EXERCISE GOAL: Search the data below for the word "运行库问题" and copy each line that holds it.

MATERIAL FOR THE TASK:
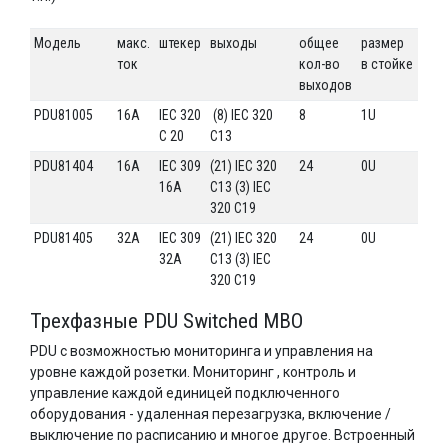
Модель
макс.
штекер
выходы
общее
размер
ток
кол-во
в стойке
выходов
PDU81005
16А
IEC 320
(8) IEC 320
8
1U
C 20
C13
PDU81404
16А
IEC 309
(21) IEC 320
24
0U
16A
C13 (3) IEC
320 C19
PDU81405
32А
IEC 309
(21) IEC 320
24
0U
32A
C13 (3) IEC
320 C19
Трехфазные PDU Switched MBO
PDU с возможностью мониторинга и управления на
уровне каждой розетки. Мониторинг , контроль и
управление каждой единицей подключенного
оборудования - удаленная перезагрузка, включение /
выключение по расписанию и многое другое. Встроенный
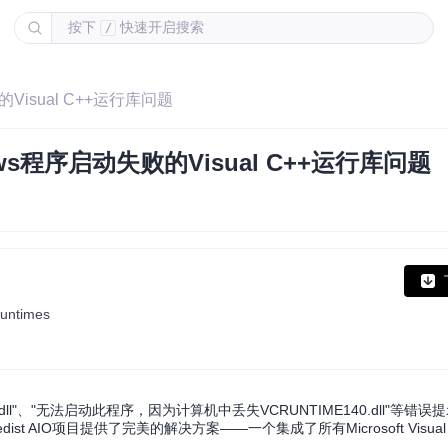
按下
快速开启搜索
/
isual C++运行库问题
程序启动失败的Visual C++运行库问题
Runtimes
dll"、"无法启动此程序，因为计算机中丢失VCRUNTIME140.dll"等错
st AIO项目提供了完美的解决方案——一个集成了所有Microsoft Visual C++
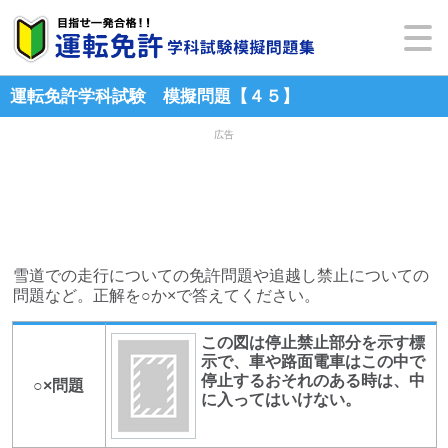
運転免許学科試験 模擬問題【４５】
広告
雪道での走行についての免許問題や追越し禁止についての
問題など。正解を○か×で答えてください。
この図は停止禁止部分を示す標
示で、車や路面電車はこの中で
停止するおそれのある時は、中
○×問題
に入ってはいけない。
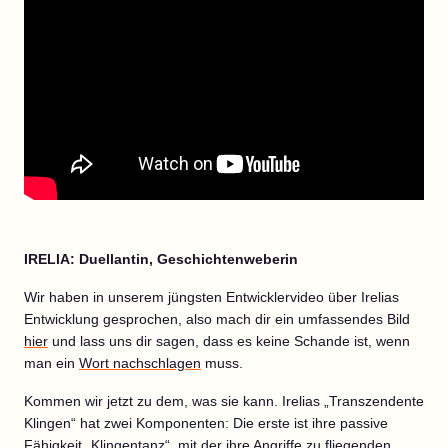
IRELIA: Duellantin, Geschichtenweberin
Wir haben in unserem jüngsten Entwicklervideo über Irelias
Entwicklung gesprochen, also mach dir ein umfassendes Bild
hier
und lass uns dir sagen, dass es keine Schande ist, wenn
man ein
Wort nachschlagen
muss.
Kommen wir jetzt zu dem, was sie kann. Irelias „Transzendente
Klingen“ hat zwei Komponenten: Die erste ist ihre passive
Fähigkeit „Klingentanz“, mit der ihre Angriffe zu fliegenden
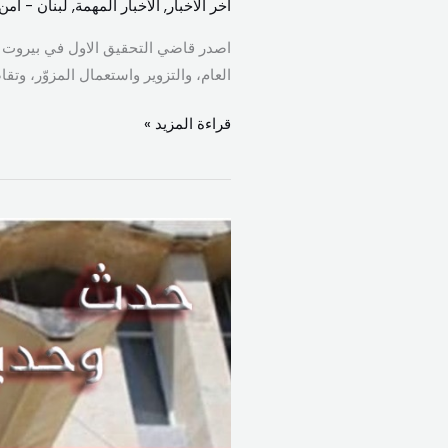
اخر الاخبار
,
الأخبار المهمة
,
لبنان - أمن
العام، والتزوير واستعمال المزوّر، وت
قراءة المزيد »
بعد
احالته
الى
النيابة
العامة
المالية
سلام
بين
الشبهات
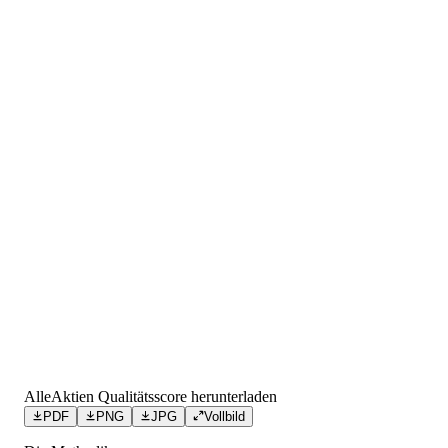
AlleAktien Qualitätsscore herunterladen
PDF
PNG
JPG
Vollbild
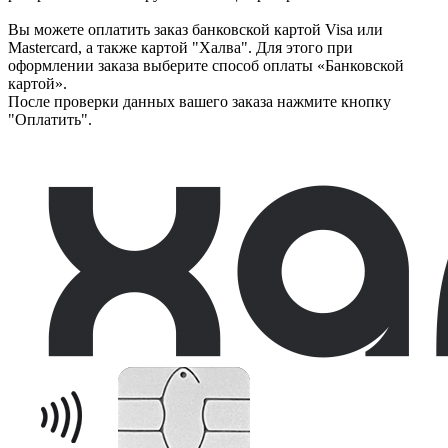
Вы можете оплатить заказ банковской картой Visa или
Mastercard, а также картой "Халва". Для этого при
оформлении заказа выберите способ оплаты «Банковской
картой».
После проверки данных вашего заказа нажмите кнопку
"Оплатить".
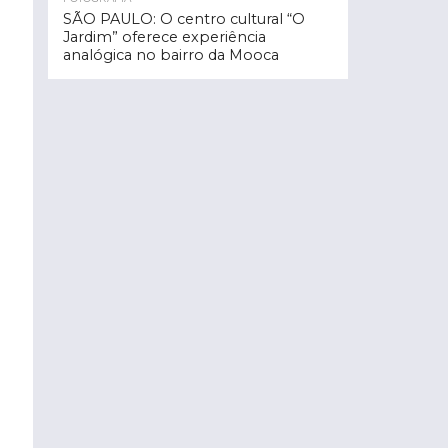
SÃO PAULO: O centro cultural “O
Jardim” oferece experiência
analógica no bairro da Mooca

EXERCISE RESULT:
isual C++运行库问题
程序启动失败的Visual C++运行库问题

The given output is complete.